2. The World Is Cursed For Such Occasions of Stumbling. “Woe unto the world because of occasions of stumbling!” and, “But whoso shall cause one of these little ones that believe on me to stumble, it is profitable for him that a great millstone should be hanged about his neck, and that he should be sunk in the depth of the sea.” The world in general, most of it certainly, is headed down the road that leads to perdition (Matt. 7:13-14). The question for the Christian is whether we want to go down that road. If we do, then we know it will take us to the same place that it is taking the rest of the world. The road from Nashville to Memphis winds up in Memphis. It’s that simple. There are no exceptions. Each of us has others who are depending upon us for help and support, spiritually speaking. If we fail to provide the wholesome spiritual advice, the love and encouragement — and most important of all — the illustration of what a Christian ought to be and do, then we will have become an “occasion of stumbling” which will provide them with just the excuse they may be looking for to quit trying.

3. Occasions of Stumbling Are A Necessary Part of the Human Dilemma and the Divine Plan. “It must needs be that the occasions come. . .” said the Savior. They have been around since Eve handed the forbidden fruit to her husband, he tried it also, and they both fell into sin. They will be here so long as the world stands. Such tests fulfill an important part in God’s strategy for his world, since they prove the mettle of a man, whether he will stand up under trial: “Blessed is the man that endureth temptation; for when he hath been approved, he shall receive the crown of life, which the Lord promised to them that love him” (Jas. 1:12).

4. Woe To The Man Through Whom Occasions of Stumbling Come.
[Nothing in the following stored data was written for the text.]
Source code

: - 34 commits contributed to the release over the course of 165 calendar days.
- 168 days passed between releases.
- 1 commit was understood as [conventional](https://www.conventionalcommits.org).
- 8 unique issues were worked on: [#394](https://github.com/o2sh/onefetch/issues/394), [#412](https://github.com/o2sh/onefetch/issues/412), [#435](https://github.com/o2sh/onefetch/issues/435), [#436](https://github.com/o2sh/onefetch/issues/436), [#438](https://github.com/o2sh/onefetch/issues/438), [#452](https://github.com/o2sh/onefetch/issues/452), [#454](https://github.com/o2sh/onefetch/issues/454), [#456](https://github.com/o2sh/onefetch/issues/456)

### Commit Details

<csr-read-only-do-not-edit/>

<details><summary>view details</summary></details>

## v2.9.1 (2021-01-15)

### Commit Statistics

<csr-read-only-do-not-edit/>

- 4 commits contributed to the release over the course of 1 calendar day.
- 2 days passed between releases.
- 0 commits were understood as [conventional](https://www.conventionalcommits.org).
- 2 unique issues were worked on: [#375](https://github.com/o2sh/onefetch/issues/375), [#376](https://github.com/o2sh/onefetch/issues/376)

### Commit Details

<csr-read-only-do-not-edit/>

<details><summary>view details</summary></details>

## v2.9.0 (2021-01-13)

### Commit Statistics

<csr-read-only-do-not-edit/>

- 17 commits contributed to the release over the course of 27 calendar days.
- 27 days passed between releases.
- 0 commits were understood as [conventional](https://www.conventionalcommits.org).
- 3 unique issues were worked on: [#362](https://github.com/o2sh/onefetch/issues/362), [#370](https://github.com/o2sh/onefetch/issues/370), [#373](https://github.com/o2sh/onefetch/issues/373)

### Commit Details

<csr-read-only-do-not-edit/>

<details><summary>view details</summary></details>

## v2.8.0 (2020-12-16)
Even though they are an essential part of the world as it is presently constructed, and it suits the plan of God for there to be obstacles to righteousness and faithfulness, nevertheless the person who acts as an occasion of stumbling to others is not therefore free of responsibility or guilt for what he has done. “Woe to the man. . .” said Jesus. The portrait which the Lord paints in the mind’s eye is not a pretty one: “It is profitable for him that a great millstone should be hanged about his neck, and that he should be sunk in the depth of the sea” (v. 6). It would be a ghastly and macabre thing to be thrown into the depths with a heavy weight tied to the neck! The Lord said “it would be better. . .” (NIV) than being a stumbling-block to others! Let us be ever mindful of our example before others. Let us never provide an “occasion of stumbling” which may lead to another’s fall from grace and loss of heaven, for in the process we may well lose out on heaven ourselves.